Well, first of all, accept the fact that you've outed yourself. You may not have meant to, but if you put information out there on the Internet, anyone can see it. Particularly with social networking sites, where people often click on their Friends' profiles and then click further to learn about people who might be interesting, it's very easy for a total stranger to learn about you and what you believe. Sadly, some of these people can be total idiots. While you can't un-do what's been done, there are a few steps you can take to make things easier.
Reader Kendall cautions against putting too much information online for the world to see: "I’m very conservative with what I put on a social networking site and the people I add the my friend list. I also customize what friends can even see, and if friends of friends can see things. I find most social networks pretty lame, but young people seem infatuated with it and are all too eager to tell the entire world everything about them self, including things they shouldn’t."

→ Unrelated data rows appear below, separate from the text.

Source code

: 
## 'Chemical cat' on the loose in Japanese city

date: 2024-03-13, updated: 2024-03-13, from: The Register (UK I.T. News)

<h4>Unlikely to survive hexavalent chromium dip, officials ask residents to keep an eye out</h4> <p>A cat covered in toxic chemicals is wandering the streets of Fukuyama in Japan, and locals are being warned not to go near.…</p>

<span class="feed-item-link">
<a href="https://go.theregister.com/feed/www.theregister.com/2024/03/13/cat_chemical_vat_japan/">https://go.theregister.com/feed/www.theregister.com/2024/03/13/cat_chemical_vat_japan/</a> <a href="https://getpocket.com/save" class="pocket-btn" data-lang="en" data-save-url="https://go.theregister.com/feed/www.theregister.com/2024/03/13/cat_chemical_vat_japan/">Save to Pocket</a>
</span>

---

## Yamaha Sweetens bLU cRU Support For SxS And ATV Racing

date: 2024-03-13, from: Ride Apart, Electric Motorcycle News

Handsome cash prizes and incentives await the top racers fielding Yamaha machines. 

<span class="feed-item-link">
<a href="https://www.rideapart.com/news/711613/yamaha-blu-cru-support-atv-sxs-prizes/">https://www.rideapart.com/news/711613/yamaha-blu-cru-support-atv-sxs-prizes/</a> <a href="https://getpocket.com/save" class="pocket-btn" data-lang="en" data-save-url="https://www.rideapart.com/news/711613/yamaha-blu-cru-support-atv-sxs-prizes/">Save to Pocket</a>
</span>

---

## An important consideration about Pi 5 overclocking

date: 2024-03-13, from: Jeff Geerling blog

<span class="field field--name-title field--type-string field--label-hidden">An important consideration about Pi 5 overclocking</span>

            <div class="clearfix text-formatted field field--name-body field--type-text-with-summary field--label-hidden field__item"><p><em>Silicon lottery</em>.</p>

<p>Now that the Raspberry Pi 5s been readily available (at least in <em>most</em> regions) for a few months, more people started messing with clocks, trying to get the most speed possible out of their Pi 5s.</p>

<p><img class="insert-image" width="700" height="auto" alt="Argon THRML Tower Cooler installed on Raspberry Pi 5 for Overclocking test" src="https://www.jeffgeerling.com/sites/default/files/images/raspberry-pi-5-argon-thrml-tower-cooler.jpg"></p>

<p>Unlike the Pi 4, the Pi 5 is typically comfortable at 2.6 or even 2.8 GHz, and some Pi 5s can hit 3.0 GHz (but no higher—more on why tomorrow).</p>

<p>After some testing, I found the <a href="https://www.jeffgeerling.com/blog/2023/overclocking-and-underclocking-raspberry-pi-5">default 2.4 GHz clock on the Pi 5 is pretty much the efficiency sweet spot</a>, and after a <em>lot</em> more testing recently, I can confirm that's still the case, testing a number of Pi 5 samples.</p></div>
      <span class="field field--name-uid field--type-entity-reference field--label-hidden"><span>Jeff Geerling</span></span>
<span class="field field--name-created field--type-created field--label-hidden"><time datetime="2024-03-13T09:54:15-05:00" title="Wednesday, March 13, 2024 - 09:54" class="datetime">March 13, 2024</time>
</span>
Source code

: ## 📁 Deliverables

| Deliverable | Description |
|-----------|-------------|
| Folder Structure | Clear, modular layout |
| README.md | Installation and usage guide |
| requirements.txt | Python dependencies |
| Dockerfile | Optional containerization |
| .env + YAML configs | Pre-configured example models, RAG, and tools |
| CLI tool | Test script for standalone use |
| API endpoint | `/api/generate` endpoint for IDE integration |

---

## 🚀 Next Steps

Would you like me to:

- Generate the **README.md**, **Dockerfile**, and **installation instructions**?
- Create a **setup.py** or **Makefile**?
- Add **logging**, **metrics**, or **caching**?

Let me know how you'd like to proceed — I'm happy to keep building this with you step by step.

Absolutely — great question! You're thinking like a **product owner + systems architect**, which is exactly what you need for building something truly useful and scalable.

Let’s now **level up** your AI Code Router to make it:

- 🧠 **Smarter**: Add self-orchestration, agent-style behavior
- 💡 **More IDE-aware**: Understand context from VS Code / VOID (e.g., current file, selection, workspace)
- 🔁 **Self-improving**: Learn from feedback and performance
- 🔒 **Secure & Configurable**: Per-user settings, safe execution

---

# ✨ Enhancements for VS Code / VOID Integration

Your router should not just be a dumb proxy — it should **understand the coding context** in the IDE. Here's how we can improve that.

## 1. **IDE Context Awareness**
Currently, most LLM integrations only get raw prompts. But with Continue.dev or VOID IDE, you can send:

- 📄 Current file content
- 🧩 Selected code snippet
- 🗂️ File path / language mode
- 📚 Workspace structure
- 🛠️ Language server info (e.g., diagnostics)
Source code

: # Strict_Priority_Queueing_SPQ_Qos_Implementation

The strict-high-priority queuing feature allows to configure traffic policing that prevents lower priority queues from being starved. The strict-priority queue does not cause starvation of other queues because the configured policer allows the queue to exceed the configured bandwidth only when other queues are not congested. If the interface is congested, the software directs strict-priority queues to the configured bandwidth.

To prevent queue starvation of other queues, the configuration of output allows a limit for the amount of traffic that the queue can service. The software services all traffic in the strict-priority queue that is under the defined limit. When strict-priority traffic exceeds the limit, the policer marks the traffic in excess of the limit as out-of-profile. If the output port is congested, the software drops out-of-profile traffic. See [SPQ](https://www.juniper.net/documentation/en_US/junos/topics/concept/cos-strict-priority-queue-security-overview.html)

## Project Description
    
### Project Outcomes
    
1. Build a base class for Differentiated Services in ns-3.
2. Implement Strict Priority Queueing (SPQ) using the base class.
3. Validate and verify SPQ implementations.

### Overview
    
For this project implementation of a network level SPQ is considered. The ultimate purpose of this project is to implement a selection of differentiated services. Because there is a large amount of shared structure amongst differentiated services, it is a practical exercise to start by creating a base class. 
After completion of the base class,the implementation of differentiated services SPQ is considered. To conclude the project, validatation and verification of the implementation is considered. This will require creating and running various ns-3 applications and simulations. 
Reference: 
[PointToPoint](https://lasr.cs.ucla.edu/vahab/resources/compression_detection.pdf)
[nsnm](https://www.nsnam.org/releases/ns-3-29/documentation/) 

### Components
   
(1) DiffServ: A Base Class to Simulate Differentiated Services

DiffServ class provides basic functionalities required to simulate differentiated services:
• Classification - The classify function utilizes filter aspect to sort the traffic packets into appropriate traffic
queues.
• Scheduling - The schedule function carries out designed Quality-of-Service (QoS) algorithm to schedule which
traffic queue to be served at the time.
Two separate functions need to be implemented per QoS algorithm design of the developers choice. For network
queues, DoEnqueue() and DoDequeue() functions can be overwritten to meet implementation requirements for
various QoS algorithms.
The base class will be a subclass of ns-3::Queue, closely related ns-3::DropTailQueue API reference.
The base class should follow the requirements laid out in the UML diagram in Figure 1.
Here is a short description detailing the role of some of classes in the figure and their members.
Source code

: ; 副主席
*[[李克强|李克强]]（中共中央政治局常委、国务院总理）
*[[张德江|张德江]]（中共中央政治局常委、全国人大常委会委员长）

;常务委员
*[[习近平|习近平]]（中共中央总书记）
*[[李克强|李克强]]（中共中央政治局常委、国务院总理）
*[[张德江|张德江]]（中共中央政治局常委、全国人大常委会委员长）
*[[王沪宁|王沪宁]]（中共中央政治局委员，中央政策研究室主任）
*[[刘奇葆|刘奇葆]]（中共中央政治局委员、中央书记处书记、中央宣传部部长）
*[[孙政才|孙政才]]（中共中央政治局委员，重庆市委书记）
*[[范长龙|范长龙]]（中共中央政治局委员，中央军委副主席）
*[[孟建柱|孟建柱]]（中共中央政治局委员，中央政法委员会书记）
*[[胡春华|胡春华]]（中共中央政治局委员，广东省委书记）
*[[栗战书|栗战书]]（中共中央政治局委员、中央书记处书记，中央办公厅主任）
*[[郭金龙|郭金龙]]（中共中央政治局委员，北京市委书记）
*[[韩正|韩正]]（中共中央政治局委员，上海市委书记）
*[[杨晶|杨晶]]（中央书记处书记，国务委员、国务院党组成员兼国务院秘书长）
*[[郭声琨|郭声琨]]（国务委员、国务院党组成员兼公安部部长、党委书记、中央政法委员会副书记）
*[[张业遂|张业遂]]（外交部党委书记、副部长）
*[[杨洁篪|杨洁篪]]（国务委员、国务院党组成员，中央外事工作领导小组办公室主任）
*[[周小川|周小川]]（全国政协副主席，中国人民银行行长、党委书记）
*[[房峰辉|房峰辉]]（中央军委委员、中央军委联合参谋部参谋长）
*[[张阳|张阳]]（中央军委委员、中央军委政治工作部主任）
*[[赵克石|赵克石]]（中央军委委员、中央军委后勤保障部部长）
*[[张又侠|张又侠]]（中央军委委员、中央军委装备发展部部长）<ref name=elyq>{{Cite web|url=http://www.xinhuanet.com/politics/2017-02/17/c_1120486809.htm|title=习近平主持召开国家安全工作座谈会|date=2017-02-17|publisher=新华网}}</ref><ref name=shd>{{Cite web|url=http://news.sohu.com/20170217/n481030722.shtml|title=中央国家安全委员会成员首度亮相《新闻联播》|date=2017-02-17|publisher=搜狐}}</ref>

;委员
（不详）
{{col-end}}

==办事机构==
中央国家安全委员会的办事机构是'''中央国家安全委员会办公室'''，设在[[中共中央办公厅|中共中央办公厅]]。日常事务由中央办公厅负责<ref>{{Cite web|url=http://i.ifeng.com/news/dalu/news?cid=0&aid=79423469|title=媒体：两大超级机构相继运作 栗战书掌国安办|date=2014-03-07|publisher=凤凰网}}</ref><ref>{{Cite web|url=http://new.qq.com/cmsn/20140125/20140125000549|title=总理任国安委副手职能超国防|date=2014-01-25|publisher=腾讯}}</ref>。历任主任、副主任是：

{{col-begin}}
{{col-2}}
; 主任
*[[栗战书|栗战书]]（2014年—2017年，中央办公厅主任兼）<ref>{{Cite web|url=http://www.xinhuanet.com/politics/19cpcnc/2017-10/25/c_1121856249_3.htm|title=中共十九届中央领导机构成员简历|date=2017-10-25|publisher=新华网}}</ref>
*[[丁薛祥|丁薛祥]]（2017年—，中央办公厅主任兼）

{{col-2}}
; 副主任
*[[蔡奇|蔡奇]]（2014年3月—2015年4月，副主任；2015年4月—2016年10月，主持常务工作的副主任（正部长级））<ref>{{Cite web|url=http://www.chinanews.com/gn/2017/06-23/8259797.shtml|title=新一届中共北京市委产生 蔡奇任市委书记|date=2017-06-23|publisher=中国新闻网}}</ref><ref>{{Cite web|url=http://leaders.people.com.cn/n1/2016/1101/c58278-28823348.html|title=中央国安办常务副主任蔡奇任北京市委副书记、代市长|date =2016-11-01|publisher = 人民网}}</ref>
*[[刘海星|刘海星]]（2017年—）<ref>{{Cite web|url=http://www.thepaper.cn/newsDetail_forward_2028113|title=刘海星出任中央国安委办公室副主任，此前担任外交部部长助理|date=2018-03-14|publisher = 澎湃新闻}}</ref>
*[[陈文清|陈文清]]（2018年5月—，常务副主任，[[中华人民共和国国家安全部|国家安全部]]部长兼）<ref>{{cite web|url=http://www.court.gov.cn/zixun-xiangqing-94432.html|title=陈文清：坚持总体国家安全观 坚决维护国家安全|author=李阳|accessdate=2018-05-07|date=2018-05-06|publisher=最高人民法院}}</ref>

The other things you'll need to do is figure out how you'll respond if anyone confronts you about your belief in person. You don't indicate how big your town is, but if it's a small one where everyone knows everyone else, there's a good chance that when you go back to school or attend a social function, you'll run into someone who saw your profile. This means you'll need to decide whether you're going to let them upset you, or whether you're just going to ignore the people who call you a devil worshiper. A good strategy might be to plan ahead of time what you're going to say in response -- this will make you feel calm and confident. More importantly, it means that you're not going to get caught off guard.
Regular reader Lori recommends standing up for yourself if you're confronted. "Time for damage control. Put the facts of your beliefs on the page. Also make it clear that the law is on your side and you won’t tolerate harassment. and welcome sincere respectful questions. Just don’t forget to answer them in like."